Two months after winning the battle against COVID-19, Gordon still hasn’t fully recovered.
“It was a lot of fatigue,” Gordon said. “My hair is falling out. My memory is awful. I can’t concentrate. My skin is very, very dry.”
A familiar symptom when she had the virus.
“My skin was so dry that even toilet paper was giving me paper cuts,” Gordon said.
But what bothered her most about having COVID-19?
“People telling you that it’s fake, and that I’m being dramatic,” Gordon said.
A comment healthcare workers hear every day.

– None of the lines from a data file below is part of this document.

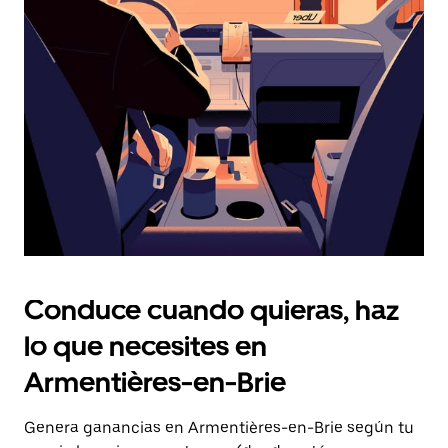
Presiona
la
tecla Esc
para
cerrar
el
calendario.
Conduce cuando quieras, haz
lo que necesites en
Armentières-en-Brie
Genera ganancias en Armentières-en-Brie según tu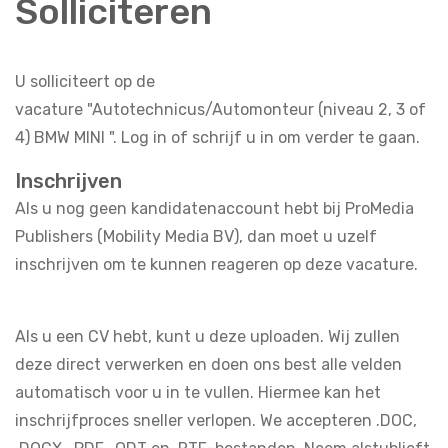
Solliciteren
U solliciteert op de
vacature "Autotechnicus/Automonteur (niveau 2, 3 of
4) BMW MINI ". Log in of schrijf u in om verder te gaan.
Inschrijven
Als u nog geen kandidatenaccount hebt bij ProMedia
Publishers (Mobility Media BV), dan moet u uzelf
inschrijven om te kunnen reageren op deze vacature.
Als u een CV hebt, kunt u deze uploaden. Wij zullen
deze direct verwerken en doen ons best alle velden
automatisch voor u in te vullen. Hiermee kan het
inschrijfproces sneller verlopen. We accepteren .DOC,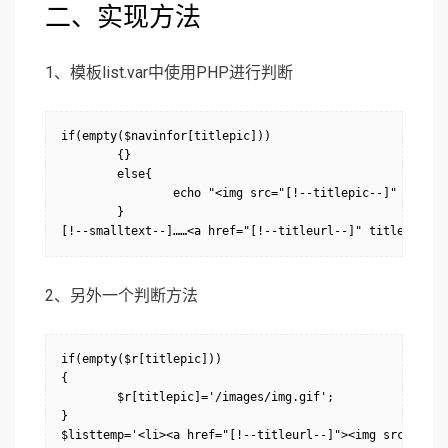
二、实现方法
1、模板list.var中使用PHP进行判断
if(empty($navinfor[titlepic]))

        {}

	else{

		echo "<img src="[!--titlepic--]" alt="[!--oldtitle--]">";

	}

[!--smalltext--]……<a href="[!--titleurl--]" title="[!-
2、另外一个判断方法
if(empty($r[titlepic]))

{

        $r[titlepic]='/images/img.gif';

}

$listtemp='<li><a href="[!--titleurl--]"><img src="[!--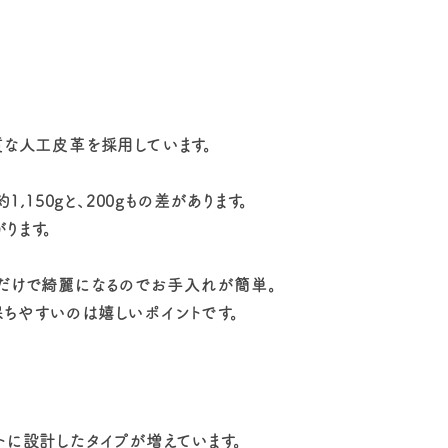
質な人工皮革を採用しています。
,150gと、200gもの差があります。
ります。
るだけで綺麗になるのでお手入れが簡単。
ちやすいのは嬉しいポイントです。
トに設計したタイプが増えています。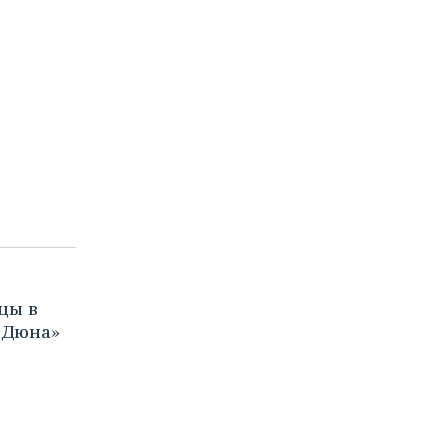
цы в
«Дюна»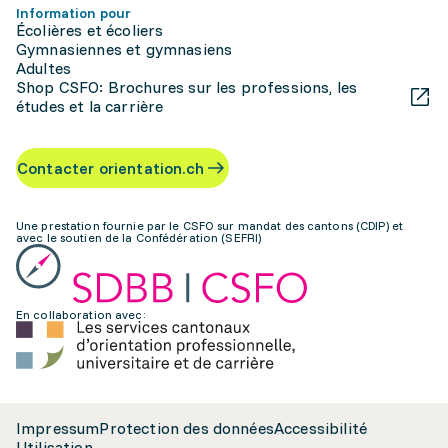
Information pour
Écolières et écoliers
Gymnasiennes et gymnasiens
Adultes
Shop CSFO: Brochures sur les professions, les
études et la carrière
Contacter orientation.ch
Une prestation fournie par le CSFO sur mandat des cantons (CDIP) et
avec le soutien de la Confédération (SEFRI)
En collaboration avec:
Impressum
Protection des données
Accessibilité
Utilisation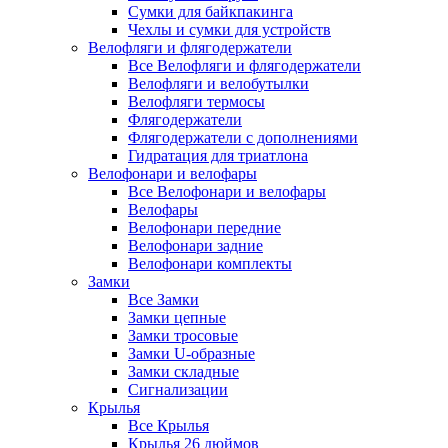
Сумки для байкпакинга
Чехлы и сумки для устройств
Велофляги и флягодержатели
Все Велофляги и флягодержатели
Велофляги и велобутылки
Велофляги термосы
Флягодержатели
Флягодержатели с дополнениями
Гидратация для триатлона
Велофонари и велофары
Все Велофонари и велофары
Велофары
Велофонари передние
Велофонари задние
Велофонари комплекты
Замки
Все Замки
Замки цепные
Замки тросовые
Замки U-образные
Замки складные
Сигнализации
Крылья
Все Крылья
Крылья 26 дюймов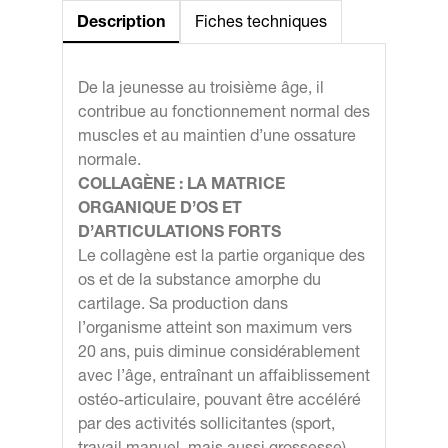
Description
Fiches techniques
De la jeunesse au troisième âge, il
contribue au fonctionnement normal des
muscles et au maintien d’une ossature
normale.
COLLAGÈNE : LA MATRICE
ORGANIQUE D’OS ET
D’ARTICULATIONS FORTS
Le collagène est la partie organique des
os et de la substance amorphe du
cartilage. Sa production dans
l’organisme atteint son maximum vers
20 ans, puis diminue considérablement
avec l’âge, entraînant un affaiblissement
ostéo-articulaire, pouvant être accéléré
par des activités sollicitantes (sport,
travail manuel, mais aussi grossesse).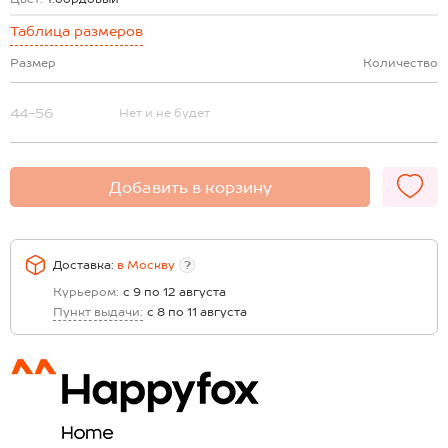
Таблица размеров
Размер
Количество
44-56
Нет и не будет
Добавить в корзину
Доставка:
в
Москву
?
Курьером:
с 9 по 12 августа
Пункт выдачи:
с 8 по 11 августа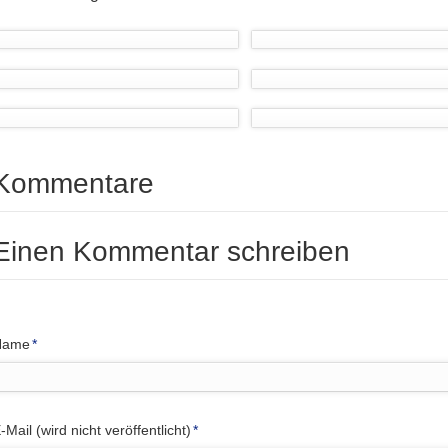
Kommentare
Einen Kommentar schreiben
flichtfeld
Name
*
flichtfeld
-Mail (wird nicht veröffentlicht)
*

“I hope that it doesn’t have to be a death or a serious illness in their family before they’ll finally say, ‘Oh, I guess this is a serious illness,'” said Dr. David Barbe, VP of Primary Care at Mercy Springfield Communities.
“When we made seatbelts a law, in most states what we found out was it reduced vehicular mortality by 9%,” President and CEO of CoxHealth Steve Edwards said. “We think masking can reduce this by far more than 9%. Seatbelts don’t save every life but they save some. And that’s enough. We really hope that while we can’t get every citizen every board, if we can get our leaders on board we can make a bigger impact.”